Cet article est extrait du mensuel Sciences et Avenir - La Recherche n°932, daté octobre 2024.
Ce sont donc 1935 grammes de roches et de fines poussières que la mission chinoise Chang'e 6 a rapportés en juin de la Lune. Une nouvelle prouesse du programme d'exploration lunaire de la Chine, qui depuis 2007 a réalisé quasiment un sans-faute pour placer ses engins spatiaux autour de l'astre sélène, faire alunir ses sondes robotisées et collecter des échantillons.
"Cette suite de succès, tout à fait exceptionnelle, témoigne des remarquables capacités de la Chine dans le développement et la maîtrise des technologies spatiales ", salue Francis Rocard, responsable du programme d'exploration du Système solaire au Centre national d'études spatiales (Cnes). Mais les morceaux de Lune collectés par Chang'e 6 présentent cette fois un immense intérêt scientifique.
Ils ont été recueillis sur la face cachée de notre satellite naturel : celle qui demeure en permanence du côté opposé à la Terre et reste encore très énigmatique. "Jusqu'à présent, seuls des fragments de la face visible avaient pu être rapportés par les programmes américain Apollo et soviétique Luna il y a une cinquantaine d'années et en 2020 par la sonde chinoise Chang'e 5 ", rappelle Francis Rocard. C'est donc une grande première !

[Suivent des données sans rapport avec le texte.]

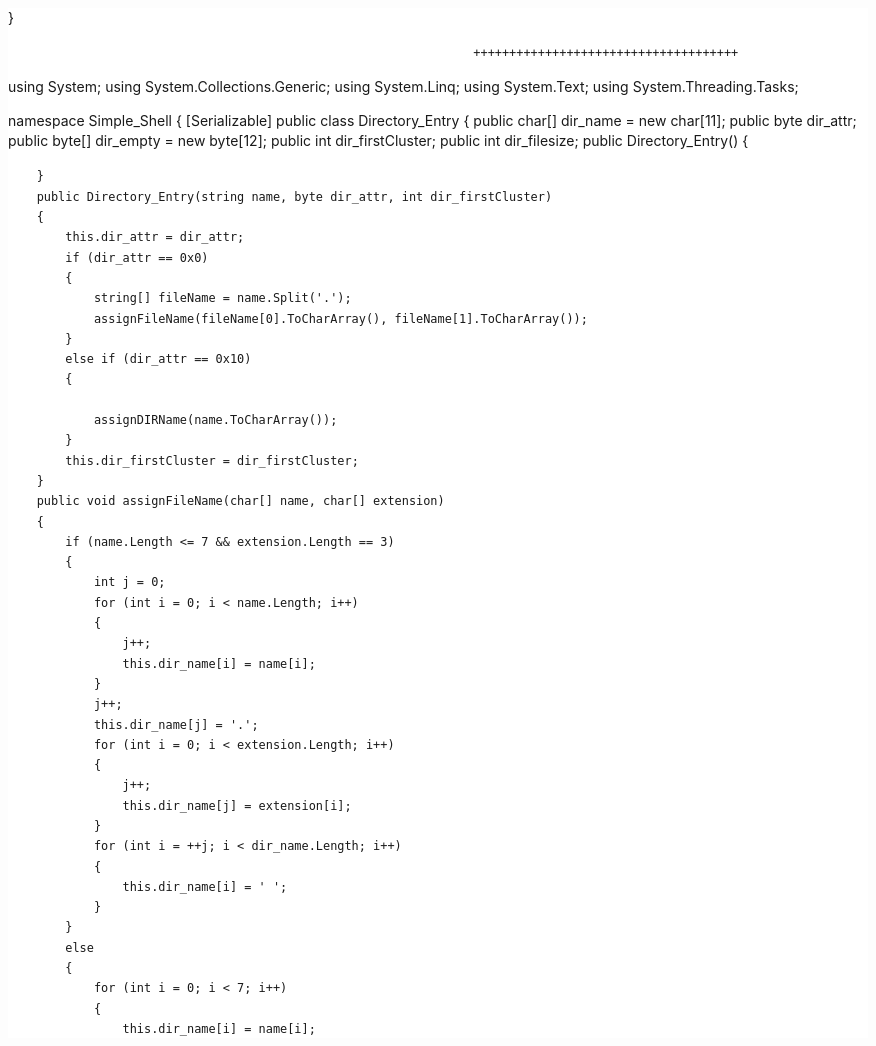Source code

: }
                                                                     
                                                                     +++++++++++++++++++++++++++++++++++++
 
using System;
using System.Collections.Generic;
using System.Linq;
using System.Text;
using System.Threading.Tasks;

namespace Simple_Shell
{
    [Serializable]
    public class Directory_Entry
    {
        public char[] dir_name = new char[11];
        public byte dir_attr;
        public byte[] dir_empty = new byte[12];
        public int dir_firstCluster;
        public int dir_filesize;
        public Directory_Entry()
        {

        }
        public Directory_Entry(string name, byte dir_attr, int dir_firstCluster)
        {
            this.dir_attr = dir_attr;
            if (dir_attr == 0x0)
            {
                string[] fileName = name.Split('.');
                assignFileName(fileName[0].ToCharArray(), fileName[1].ToCharArray());
            }
            else if (dir_attr == 0x10)
            {

                assignDIRName(name.ToCharArray());
            }
            this.dir_firstCluster = dir_firstCluster;
        }
        public void assignFileName(char[] name, char[] extension)
        {
            if (name.Length <= 7 && extension.Length == 3)
            {
                int j = 0;
                for (int i = 0; i < name.Length; i++)
                {
                    j++;
                    this.dir_name[i] = name[i];
                }
                j++;
                this.dir_name[j] = '.';
                for (int i = 0; i < extension.Length; i++)
                {
                    j++;
                    this.dir_name[j] = extension[i];
                }
                for (int i = ++j; i < dir_name.Length; i++)
                {
                    this.dir_name[i] = ' ';
                }
            }
            else
            {
                for (int i = 0; i < 7; i++)
                {
                    this.dir_name[i] = name[i];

Grâce à ce butin inédit, les planétologues espèrent avoir une vision plus complète de l'histoire et de la géologie de la Lune. Et comprendre, en particulier, pourquoi les faces visible et cachée sont si différentes, l'une apparaissant plutôt lisse et emplie de "mers lunaires" de couleur sombre, tandis que l'autre, beaucoup plus claire et couverte de hauts-reliefs, en est quasiment dépourvue.